10. The driving method of claim 7, wherein the reference value is set so that a ratio of turned-on cells to all cells is in a range of 40% to 60%.

11. The driving method of claim 7, wherein the reference value is set to be in a range of 40% to 60% of a current consumed when the screen is in full white.

12. The driving method of claim 7, wherein a rising time or a falling time of the sustain pulse is adjusted to extend when a screen load is the reference value or more, compared to when a screen load is less than the reference value.

13. The driving method of claim 7, wherein as a rising time or a falling time of the sustain pulse extends, a width sustaining a highest voltage of the sustain pulse is shortened.

14. The driving method of claim 7, wherein a rising time or a falling time of the sustain pulse is adjusted to be longer than 480 ns when the screen load is the reference value or more.

15. The driving method of claim 7, wherein a rising time or a falling time of the sustain pulse is adjusted to be smaller than 500 ns when the screen load is less than the reference value.

16. The driving method of claim 7, wherein a rising time or a falling time of the sustain pulse is adjusted only in a specific subfield.

17. The driving method of claim 7, wherein a rising time or a falling time of the sustain pulse is adjusted in at least one subfield among other subfields except a last subfield constituting one frame.

18. The driving method of claim 7, wherein a rising time or a falling time of at least one sustain pulse among sustain pulses constituting one subfield is adjusted.

19. The driving method of claim 7, wherein the reference value is set to at least one.

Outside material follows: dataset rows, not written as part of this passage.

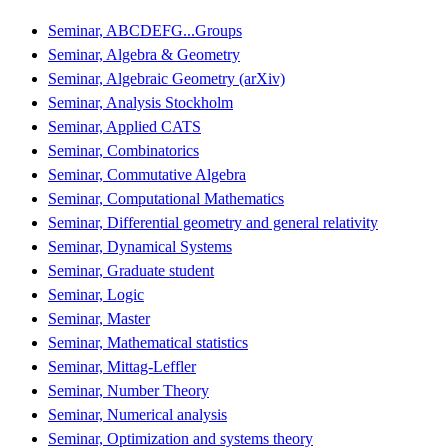
Seminar, ABCDEFG...Groups
Seminar, Algebra & Geometry
Seminar, Algebraic Geometry (arXiv)
Seminar, Analysis Stockholm
Seminar, Applied CATS
Seminar, Combinatorics
Seminar, Commutative Algebra
Seminar, Computational Mathematics
Seminar, Differential geometry and general relativity
Seminar, Dynamical Systems
Seminar, Graduate student
Seminar, Logic
Seminar, Master
Seminar, Mathematical statistics
Seminar, Mittag-Leffler
Seminar, Number Theory
Seminar, Numerical analysis
Seminar, Optimization and systems theory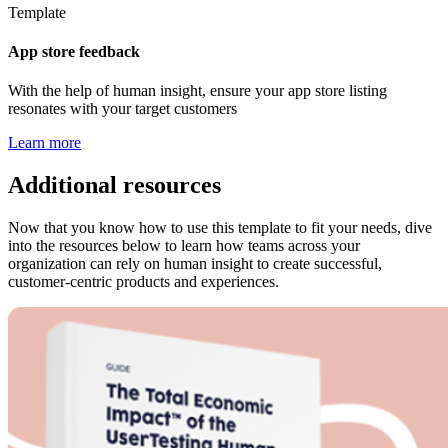
Template
App store feedback
With the help of human insight, ensure your app store listing
resonates with your target customers
Learn more
Additional resources
Now that you know how to use this template to fit your needs, dive
into the resources below to learn how teams across your
organization can rely on human insight to create successful,
customer-centric products and experiences.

20. The driving method of claim 19, wherein a rising time or a falling time of the sustain pulse is adjusted to extend when the screen load is the first reference value or more, compared to when the screen load is less than the first reference value and a rising time or a falling time of the sustain pulse is adjusted to extend when the screen load is less than the first reference value and a second reference value or more which is lower than the first reference value, compared to when a screen load is less than the second reference value.